*Excerpted data*:
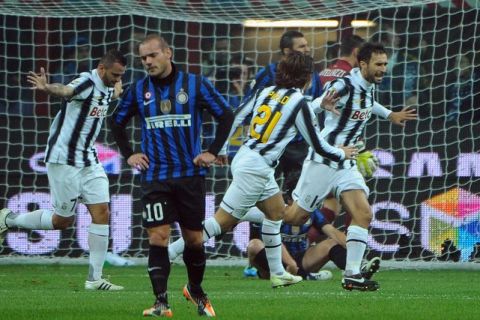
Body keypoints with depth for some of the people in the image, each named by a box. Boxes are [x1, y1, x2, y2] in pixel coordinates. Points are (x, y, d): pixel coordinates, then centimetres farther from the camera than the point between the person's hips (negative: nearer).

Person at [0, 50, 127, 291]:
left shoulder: (106, 88, 7)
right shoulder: (87, 83, -20)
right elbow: (66, 90, -45)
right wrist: (47, 88, -63)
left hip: (89, 160, 8)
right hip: (64, 160, -8)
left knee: (102, 213, -2)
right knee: (62, 220, 2)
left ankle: (94, 278, 1)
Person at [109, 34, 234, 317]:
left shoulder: (195, 84, -2)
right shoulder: (138, 90, 5)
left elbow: (226, 115, 5)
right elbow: (118, 123, 21)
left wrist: (213, 151, -1)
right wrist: (129, 154, 11)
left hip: (191, 174, -1)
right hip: (155, 177, 1)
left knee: (194, 238, 7)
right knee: (158, 237, -10)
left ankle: (196, 290, 30)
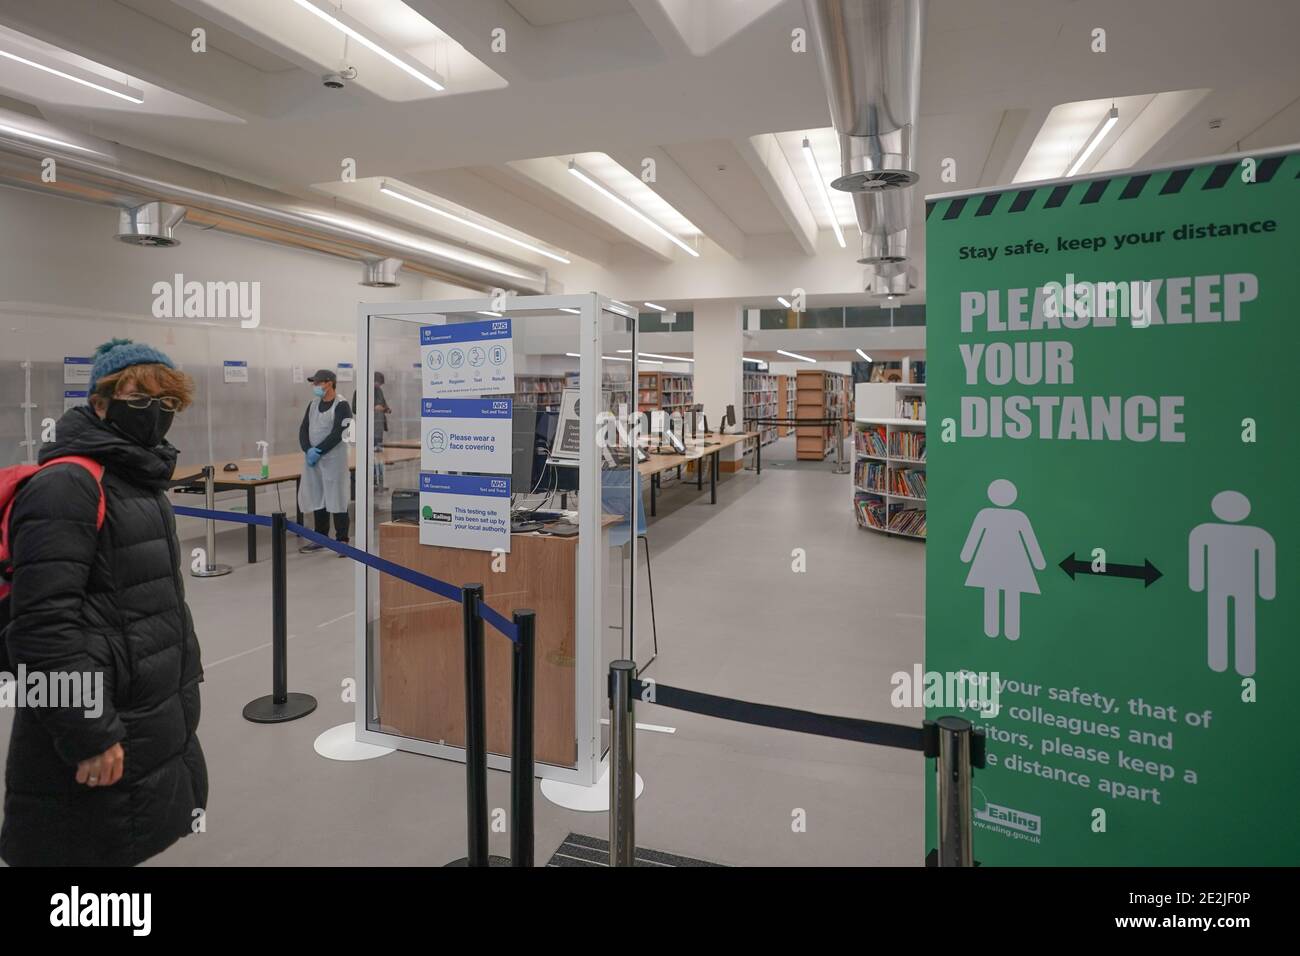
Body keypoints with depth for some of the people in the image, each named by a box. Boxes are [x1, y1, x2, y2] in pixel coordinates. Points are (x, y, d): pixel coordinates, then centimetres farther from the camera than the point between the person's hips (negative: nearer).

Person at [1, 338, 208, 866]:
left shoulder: (142, 481, 12)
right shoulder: (65, 488, -18)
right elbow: (43, 625, -24)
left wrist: (185, 679, 22)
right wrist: (88, 734, -22)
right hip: (105, 745, -9)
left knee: (145, 841, 21)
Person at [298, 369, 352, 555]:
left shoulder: (341, 406, -8)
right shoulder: (313, 404, 13)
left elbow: (337, 434, -16)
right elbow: (303, 429, 7)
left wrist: (318, 451, -18)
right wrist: (308, 450, -9)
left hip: (334, 459, -7)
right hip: (313, 459, 7)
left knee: (336, 499, -4)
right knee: (317, 498, 13)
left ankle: (342, 540, 4)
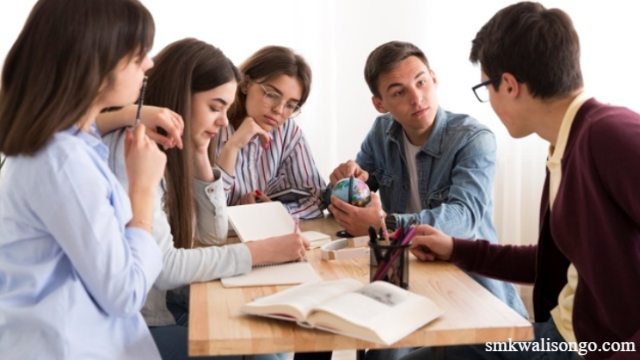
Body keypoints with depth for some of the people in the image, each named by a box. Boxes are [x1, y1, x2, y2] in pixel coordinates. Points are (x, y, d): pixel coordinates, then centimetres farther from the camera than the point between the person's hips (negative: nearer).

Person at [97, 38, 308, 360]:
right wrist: (263, 251, -23)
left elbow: (214, 233, 9)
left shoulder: (174, 151, 5)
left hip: (165, 306, 8)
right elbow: (163, 268, -27)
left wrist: (199, 158, -3)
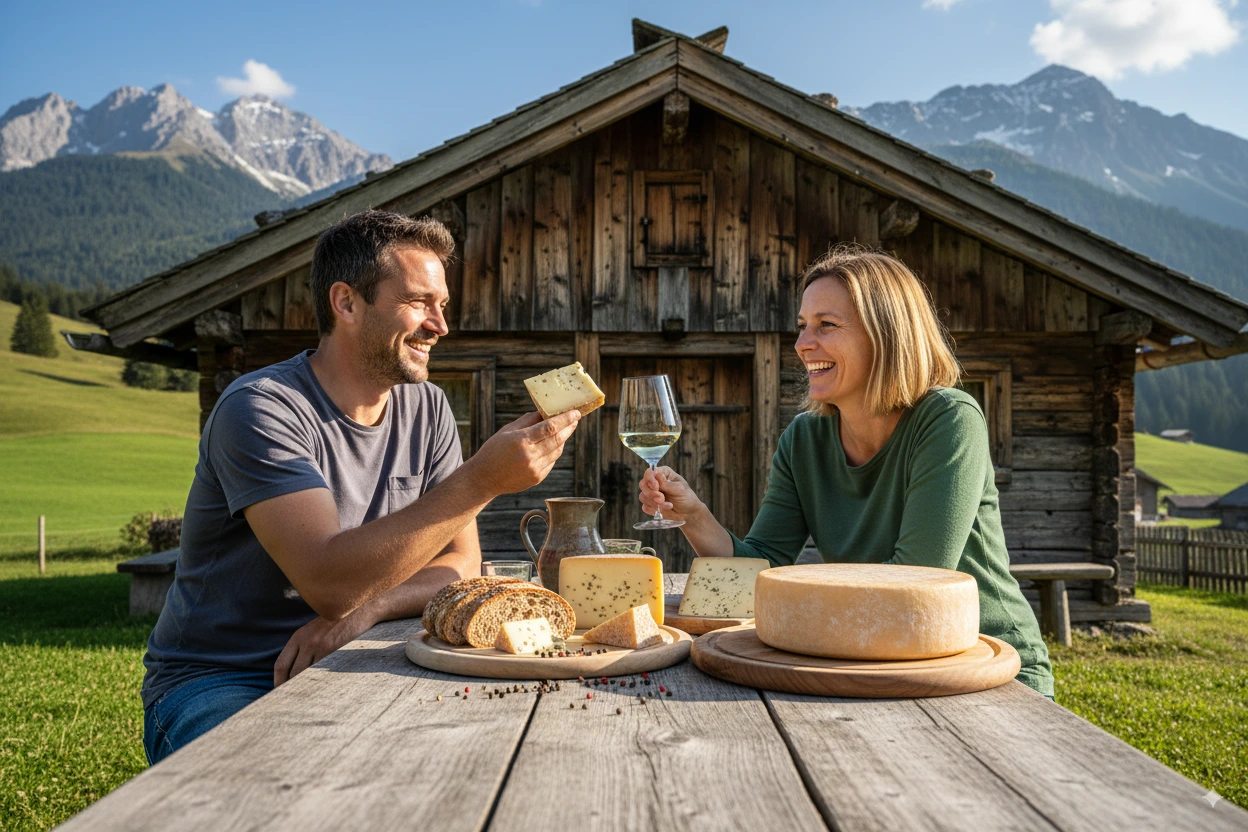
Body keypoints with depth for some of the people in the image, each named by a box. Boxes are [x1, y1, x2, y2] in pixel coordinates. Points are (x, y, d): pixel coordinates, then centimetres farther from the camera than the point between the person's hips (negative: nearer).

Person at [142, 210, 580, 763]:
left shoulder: (426, 410, 3)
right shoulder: (260, 410, -18)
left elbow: (460, 564, 0)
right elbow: (328, 581, -30)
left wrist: (363, 609, -21)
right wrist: (480, 481, -33)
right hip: (217, 684, -5)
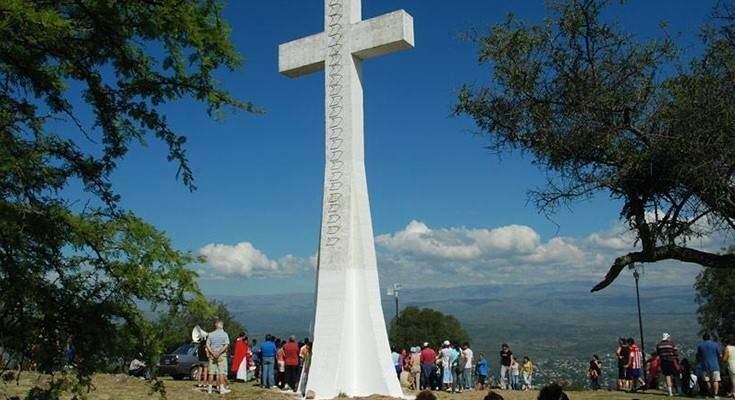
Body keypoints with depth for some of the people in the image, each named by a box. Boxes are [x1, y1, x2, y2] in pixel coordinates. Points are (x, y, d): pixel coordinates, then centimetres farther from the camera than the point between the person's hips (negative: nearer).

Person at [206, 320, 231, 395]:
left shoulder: (210, 334, 7)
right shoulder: (224, 334, -2)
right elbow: (226, 345, -13)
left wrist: (213, 353, -9)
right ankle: (222, 388, -8)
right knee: (222, 372, -3)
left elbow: (207, 345, -1)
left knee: (211, 372, 7)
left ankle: (210, 388, 12)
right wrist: (219, 353, -14)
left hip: (212, 355, 3)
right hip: (222, 355, -3)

*What to do*: Pull every line of text from the items above into your answer, reproducing each one word for word and leaving the pictures out.

*Answer below*:
Body keypoints with depth for some of the people in the image, each named by a box. Boxes are [x1, y1, x2, y2] in pixel coordinates. Points are (x, y, d): pixel coordinates, then centimetres farther from the camera than the point between the person's hips (negative: nearer).

Person at [0, 50, 127, 291]:
left shoulder: (106, 88, 7)
right shoulder: (87, 83, -20)
right elbow: (66, 90, -45)
right wrist: (47, 88, -63)
left hip: (89, 160, 8)
right hip: (64, 160, -8)
left knee: (102, 213, -2)
right knee: (62, 220, 2)
left ankle: (94, 278, 1)
Person at [109, 34, 234, 317]:
left shoulder: (195, 84, -2)
right shoulder: (138, 90, 5)
left elbow: (226, 115, 5)
right elbow: (118, 123, 21)
left wrist: (213, 151, -1)
right wrist: (129, 154, 11)
left hip: (191, 174, -1)
right hip: (155, 177, 1)
left knee: (194, 238, 7)
right knee: (158, 237, -10)
left ankle: (196, 290, 30)
Body keypoints with depth for some of the people in the image, each named by a box. Boxes are [x1, y1, x2, y2] in pixel coordinates. Points are (x, y, d): pixel coordinates, then centimetres farther from the camera than the point between the person's hips (negative: nearer).

Person at [1, 338, 208, 866]:
left shoulder: (142, 481, 12)
right shoulder: (65, 488, -18)
right elbow: (43, 625, -24)
left wrist: (185, 679, 22)
right wrist: (88, 734, -22)
right hip: (105, 745, -9)
left knee: (145, 841, 21)
Person at [298, 369, 352, 555]:
left shoulder: (341, 406, -8)
right shoulder: (313, 404, 13)
left elbow: (337, 434, -16)
right elbow: (303, 429, 7)
left wrist: (318, 451, -18)
right wrist: (308, 450, -9)
left hip: (334, 459, -7)
right hip: (313, 459, 7)
left knee: (336, 499, -4)
right knee: (317, 498, 13)
left ankle: (342, 540, 4)
Body keypoints with depth for some of the people in the image, each named by a box. Boxes are [x1, y1, x2, y2] in pixel coordinates. Points are (x, y, d): pixel coordinates, then centimetres farther from the camera than the point between the person's hips (negative: nearer).

Person at [97, 38, 308, 360]:
right wrist: (263, 251, -23)
left elbow: (214, 233, 9)
left shoulder: (174, 151, 5)
left hip: (165, 306, 8)
right elbow: (163, 268, -27)
left wrist: (199, 158, -3)
Body keypoints with depth for some of the people in the image, each named by a box. Boxes are [x1, y1, x2, y2] in pixel coordinates. Points are (x, y, d): pixel coordinates, then centimetres farther from the camera than the point between the person's hips (negative: nearer).

Person at [142, 210, 580, 763]:
left shoulder: (426, 410, 3)
right shoulder: (260, 410, -18)
left elbow: (460, 564, 0)
right elbow: (328, 581, -30)
left wrist: (363, 609, -21)
right wrist: (480, 481, -33)
right hip: (217, 684, -5)
Body keypoints with depth for some of the people in the image, each named by a box. Boxes are [x1, y1, x2, y2] in pixel coordinates. Points are (x, y, d): pixel coordinates, then centimetres farther from the camera than the point between the person's hips (negative: nearer).

Person at [206, 320, 231, 395]:
left shoulder: (210, 334, 7)
right shoulder: (224, 334, -2)
right elbow: (226, 345, -13)
left wrist: (213, 353, -9)
right ankle: (222, 388, -8)
right knee: (222, 372, -3)
left elbow: (207, 345, -1)
left knee: (211, 372, 7)
left ankle: (210, 388, 12)
right wrist: (219, 353, -14)
left hip: (212, 355, 3)
right hip: (222, 355, -3)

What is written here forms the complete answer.